Helius Medical Technologies, Inc. (the “Registrant”) expects to submit the subject Transition Report on Form 10-K (the “Form 10-K”) for the transition period ended December 31, 2016 on April 3, 2017. The Registrant was unable to file the 10-K within the prescribed time period without unreasonable effort or expense because additional time was required by the Registrant to resolve certain logistical issues.

 

 

PART IV — OTHER INFORMATION

 

(1)  Name and telephone number of person to contact in regard to this notification

 

Joyce LaViscount        215       809-2018
(Name)        (Area Code)       (Telephone Number)

 

(2)  Have all other periodic reports required under Section 13 or 15(d) of the Securities Exchange Act of 1934 or Section 30 of the Investment Company Act of 1940 during the preceding 12 months or for such shorter period that the registrant was required to file such report(s) been filed? If answer is no, identify report(s).    Yes  ☒    No  ☐

 

(3)  Is it anticipated that any significant change in results of operations from the corresponding period for the last fiscal year will be reflected by the earnings statements to be included in the subject report or portion thereof?    Yes  ☒    No  ☐

If so, attach an explanation of the anticipated change, both narratively and quantitatively, and, if appropriate, state the reasons why a reasonable estimate of the results cannot be made.

The Registrant expects to report an operating loss for the nine months ended December 31, 2016 (approximately $10.4 million) compared to the nine months ended December 31, 2015 (approximately $6.4 million), as well as an net loss for the nine months ended December 31, 2016 (approximately $12.0 million) compared to the nine months ended December 31, 2015 (approximately $3.1 million), resulting primarily from (i) increased research and development expenses primarily attributable to an increase in the Registrant’s activities as it recruits for, and performs its clinical trials, and (ii) increased general and administrative expenses primarily attributable to increased stock-based compensation expense and payroll expense resulting from an increase in headcount.

 

 

 

 

Helius Medical Technologies, Inc.

(Name of Registrant as Specified in Charter)

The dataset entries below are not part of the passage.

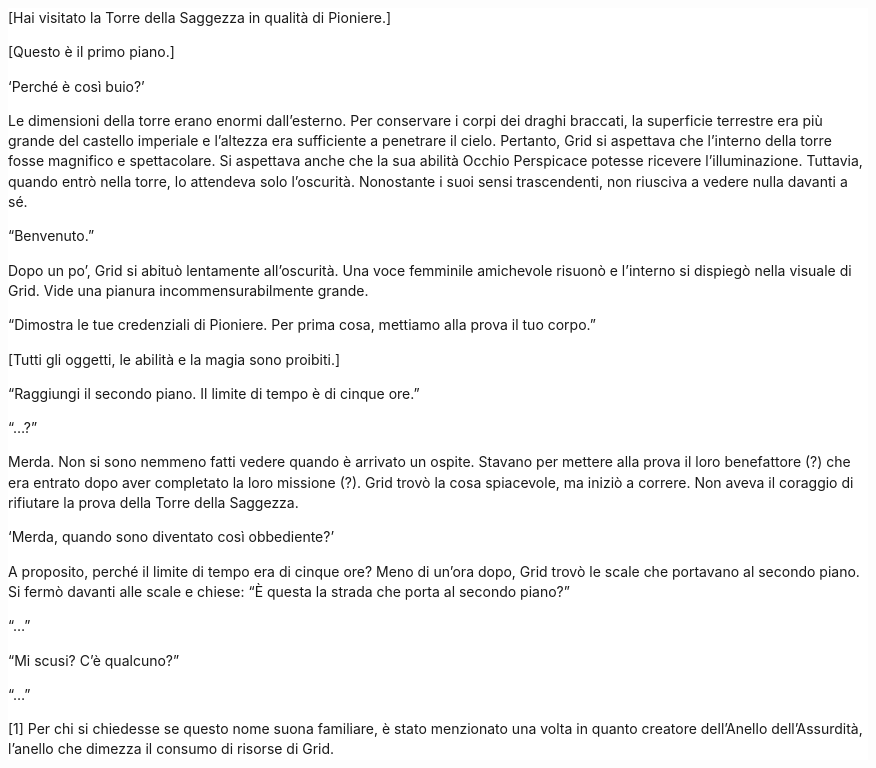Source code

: [Hai visitato la Torre della Saggezza in qualità di Pioniere.]
 
[Questo è il primo piano.]
 
‘Perché è così buio?’
 
Le dimensioni della torre erano enormi dall’esterno. Per conservare i corpi dei draghi braccati, la superficie terrestre era più grande del castello imperiale e l’altezza era sufficiente a penetrare il cielo. Pertanto, Grid si aspettava che l’interno della torre fosse magnifico e spettacolare. Si aspettava anche che la sua abilità Occhio Perspicace potesse ricevere l’illuminazione. Tuttavia, quando entrò nella torre, lo attendeva solo l’oscurità. Nonostante i suoi sensi trascendenti, non riusciva a vedere nulla davanti a sé.
 
“Benvenuto.”
 
Dopo un po’, Grid si abituò lentamente all’oscurità. Una voce femminile amichevole risuonò e l’interno si dispiegò nella visuale di Grid. Vide una pianura incommensurabilmente grande.
 
“Dimostra le tue credenziali di Pioniere. Per prima cosa, mettiamo alla prova il tuo corpo.”
 
[Tutti gli oggetti, le abilità e la magia sono proibiti.]
 
“Raggiungi il secondo piano. Il limite di tempo è di cinque ore.”
 
“…?”
 
Merda. Non si sono nemmeno fatti vedere quando è arrivato un ospite. Stavano per mettere alla prova il loro benefattore (?) che era entrato dopo aver completato la loro missione (?). Grid trovò la cosa spiacevole, ma iniziò a correre. Non aveva il coraggio di rifiutare la prova della Torre della Saggezza.
 
‘Merda, quando sono diventato così obbediente?’
 
A proposito, perché il limite di tempo era di cinque ore? Meno di un’ora dopo, Grid trovò le scale che portavano al secondo piano. Si fermò davanti alle scale e chiese: “È questa la strada che porta al secondo piano?”
 
“…”
 
“Mi scusi? C’è qualcuno?”
 
“…”
 
[1] Per chi si chiedesse se questo nome suona familiare, è stato menzionato una volta in quanto creatore dell’Anello dell’Assurdità, l’anello che dimezza il consumo di risorse di Grid.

has caused this notification to be signed on its behalf by the undersigned hereunto duly authorized.

 

Date: 

  April 3, 2017   By:     

/s/ Joyce LaViscount

        Name:   Joyce LaViscount
        Title:   Chief Financial Officer

INSTRUCTION: The form may be signed by an executive officer of the registrant or by any other duly authorized representative. The name and title of the person signing the form shall be typed or printed beneath the signature. If the statement is signed on behalf of the registrant by an authorized representative (other than an executive officer), evidence of the representative’s authority to sign on behalf of the registrant shall be filed with the form.

 

ATTENTION

 

Intentional misstatements or omissions of fact constitute Federal Criminal Violations (See 18 U.S.C. 1001).